Verner Panton: Genius of Danish Design Part 2Fitness Equipment
Verner Panton (1926-1998) was a visionary Danish designer of the 20th-century. He designed furniture and interior designs that exemplify the 1960s ‘Space Age’ look. Although much of his work appears fantastical, he was a pioneer in the use of new materials such as plastic. He created innovative and futuristic designs in a variety of materials, and in vibrant and exotic colours.
The 1960s were known as the ‘Space Age’: the Space Race was underway, America and Russia were competing for supremacy in the cosmos; the first moon landing occurred in 1969. The enthusiasm for all things futuristic gave rise to a Space Age style based on capsule and pod-shaped furniture. The space age look can best be described ‘far out’.

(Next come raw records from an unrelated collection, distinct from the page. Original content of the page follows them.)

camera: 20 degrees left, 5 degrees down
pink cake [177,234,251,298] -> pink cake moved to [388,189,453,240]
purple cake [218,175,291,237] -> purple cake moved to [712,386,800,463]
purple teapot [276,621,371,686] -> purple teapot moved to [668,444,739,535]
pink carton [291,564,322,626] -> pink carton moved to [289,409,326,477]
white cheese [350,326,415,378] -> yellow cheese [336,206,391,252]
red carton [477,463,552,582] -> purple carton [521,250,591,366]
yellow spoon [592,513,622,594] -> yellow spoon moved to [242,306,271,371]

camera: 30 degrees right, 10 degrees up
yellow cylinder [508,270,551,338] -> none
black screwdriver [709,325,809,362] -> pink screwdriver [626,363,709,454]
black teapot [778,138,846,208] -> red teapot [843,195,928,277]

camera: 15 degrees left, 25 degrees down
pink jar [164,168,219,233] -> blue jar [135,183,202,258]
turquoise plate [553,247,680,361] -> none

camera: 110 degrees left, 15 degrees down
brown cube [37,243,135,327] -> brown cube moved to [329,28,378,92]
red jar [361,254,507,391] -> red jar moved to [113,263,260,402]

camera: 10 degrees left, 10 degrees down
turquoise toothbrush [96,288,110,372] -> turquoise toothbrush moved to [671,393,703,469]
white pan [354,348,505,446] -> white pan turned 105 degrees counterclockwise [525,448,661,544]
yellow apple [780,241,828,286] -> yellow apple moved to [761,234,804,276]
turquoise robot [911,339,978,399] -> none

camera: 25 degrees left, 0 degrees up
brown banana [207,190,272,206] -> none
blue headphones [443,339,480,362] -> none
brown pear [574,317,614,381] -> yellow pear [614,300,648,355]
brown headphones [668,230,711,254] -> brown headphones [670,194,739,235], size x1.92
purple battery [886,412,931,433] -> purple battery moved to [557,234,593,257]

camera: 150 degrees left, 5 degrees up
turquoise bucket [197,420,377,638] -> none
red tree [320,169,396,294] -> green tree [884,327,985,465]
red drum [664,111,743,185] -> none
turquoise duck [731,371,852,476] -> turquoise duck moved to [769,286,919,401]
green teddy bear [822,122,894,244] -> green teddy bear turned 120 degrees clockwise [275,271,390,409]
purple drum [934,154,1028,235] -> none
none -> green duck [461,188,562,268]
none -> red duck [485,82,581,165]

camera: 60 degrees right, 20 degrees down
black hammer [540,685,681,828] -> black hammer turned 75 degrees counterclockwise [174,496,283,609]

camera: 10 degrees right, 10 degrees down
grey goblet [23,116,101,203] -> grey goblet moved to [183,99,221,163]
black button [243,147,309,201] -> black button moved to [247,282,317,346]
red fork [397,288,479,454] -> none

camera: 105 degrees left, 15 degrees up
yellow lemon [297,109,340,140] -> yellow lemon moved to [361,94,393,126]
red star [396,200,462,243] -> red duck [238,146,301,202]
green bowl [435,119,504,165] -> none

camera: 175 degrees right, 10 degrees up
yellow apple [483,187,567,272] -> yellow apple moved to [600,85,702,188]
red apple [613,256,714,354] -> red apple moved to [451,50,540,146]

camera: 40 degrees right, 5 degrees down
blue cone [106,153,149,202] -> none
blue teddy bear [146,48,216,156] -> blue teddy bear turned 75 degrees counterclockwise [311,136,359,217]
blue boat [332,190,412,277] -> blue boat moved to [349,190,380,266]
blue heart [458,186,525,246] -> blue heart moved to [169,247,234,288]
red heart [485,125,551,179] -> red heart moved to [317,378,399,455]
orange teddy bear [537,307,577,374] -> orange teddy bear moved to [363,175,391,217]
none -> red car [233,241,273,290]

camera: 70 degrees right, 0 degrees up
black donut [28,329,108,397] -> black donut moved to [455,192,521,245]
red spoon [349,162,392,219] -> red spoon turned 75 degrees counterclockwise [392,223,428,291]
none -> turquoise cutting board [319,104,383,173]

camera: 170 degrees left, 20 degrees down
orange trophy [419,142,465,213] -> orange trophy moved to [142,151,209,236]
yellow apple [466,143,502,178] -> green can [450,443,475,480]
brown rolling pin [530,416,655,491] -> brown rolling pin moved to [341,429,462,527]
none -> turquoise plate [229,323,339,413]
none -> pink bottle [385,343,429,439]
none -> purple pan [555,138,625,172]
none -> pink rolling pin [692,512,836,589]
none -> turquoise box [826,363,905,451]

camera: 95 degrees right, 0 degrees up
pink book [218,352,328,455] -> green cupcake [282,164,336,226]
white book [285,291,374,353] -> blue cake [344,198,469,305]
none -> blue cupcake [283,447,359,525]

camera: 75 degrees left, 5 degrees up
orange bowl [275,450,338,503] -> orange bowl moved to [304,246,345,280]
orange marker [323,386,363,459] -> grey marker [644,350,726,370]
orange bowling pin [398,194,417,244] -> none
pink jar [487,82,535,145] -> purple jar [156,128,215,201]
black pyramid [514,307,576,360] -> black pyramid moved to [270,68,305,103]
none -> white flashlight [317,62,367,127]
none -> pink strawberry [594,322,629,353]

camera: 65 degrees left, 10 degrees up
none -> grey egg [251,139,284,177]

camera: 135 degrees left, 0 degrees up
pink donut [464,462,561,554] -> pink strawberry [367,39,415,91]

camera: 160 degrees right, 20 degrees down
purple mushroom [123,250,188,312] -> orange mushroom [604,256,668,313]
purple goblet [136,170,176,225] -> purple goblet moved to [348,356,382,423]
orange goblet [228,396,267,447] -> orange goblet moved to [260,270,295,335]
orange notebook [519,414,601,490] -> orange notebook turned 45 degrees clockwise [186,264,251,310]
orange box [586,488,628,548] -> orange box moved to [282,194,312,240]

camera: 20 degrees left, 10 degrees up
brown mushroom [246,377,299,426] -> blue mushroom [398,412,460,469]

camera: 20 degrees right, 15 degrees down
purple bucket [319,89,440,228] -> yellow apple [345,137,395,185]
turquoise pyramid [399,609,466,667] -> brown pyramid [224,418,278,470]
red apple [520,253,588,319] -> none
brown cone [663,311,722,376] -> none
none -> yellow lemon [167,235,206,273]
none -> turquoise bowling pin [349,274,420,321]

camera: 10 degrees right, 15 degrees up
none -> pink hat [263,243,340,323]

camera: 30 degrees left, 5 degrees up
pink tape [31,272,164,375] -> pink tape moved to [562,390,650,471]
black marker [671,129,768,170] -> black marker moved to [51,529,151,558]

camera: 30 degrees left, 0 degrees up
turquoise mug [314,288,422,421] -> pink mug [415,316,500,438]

Panton created multi-purpose furniture in moulded plastic. He was inspired by the sight of plastic buckets stacked on top of each other. In 1960 Panton designed the first single-form injection-moulded plastic chair. The Stacking Chair (1968) became his most famous and mass-produced design. The chair is seductively sleek and curvaceous. This was the first cantilevered chair to be made from a single piece of plastic.
The chair was unveiled in the Danish design journal Mobilia in August 1967 and caused a sensation. Equally memorable was its appearance in a 1970 issue of the British fashion magazine Nova in a shoot entitled ‘How to undress in front of your husband’.
In 1995 the Panton Chair appeared on the cover of British Vogue.
Panton began a long collaboration with Vitra, the European licensee of Herman Miller. They launched the Flying Chair, a playful piece of fantasy furniture, which was the hit of the 1964 Cologne Furniture Fair, and developed the 1967 Panton Chair, the first cantilevered chair made from a single piece of plastic.
Panton developed the first inflatable furniture – made from transparent plastic film – in 1960.
His work is pervaded by a bold use of colour. He wrote: ‘Most people spend their lives living in dreary, beige conformity, mortally afraid of using colours. The main purpose of my work is to provoke people into using their imagination and make their surroundings more exciting.’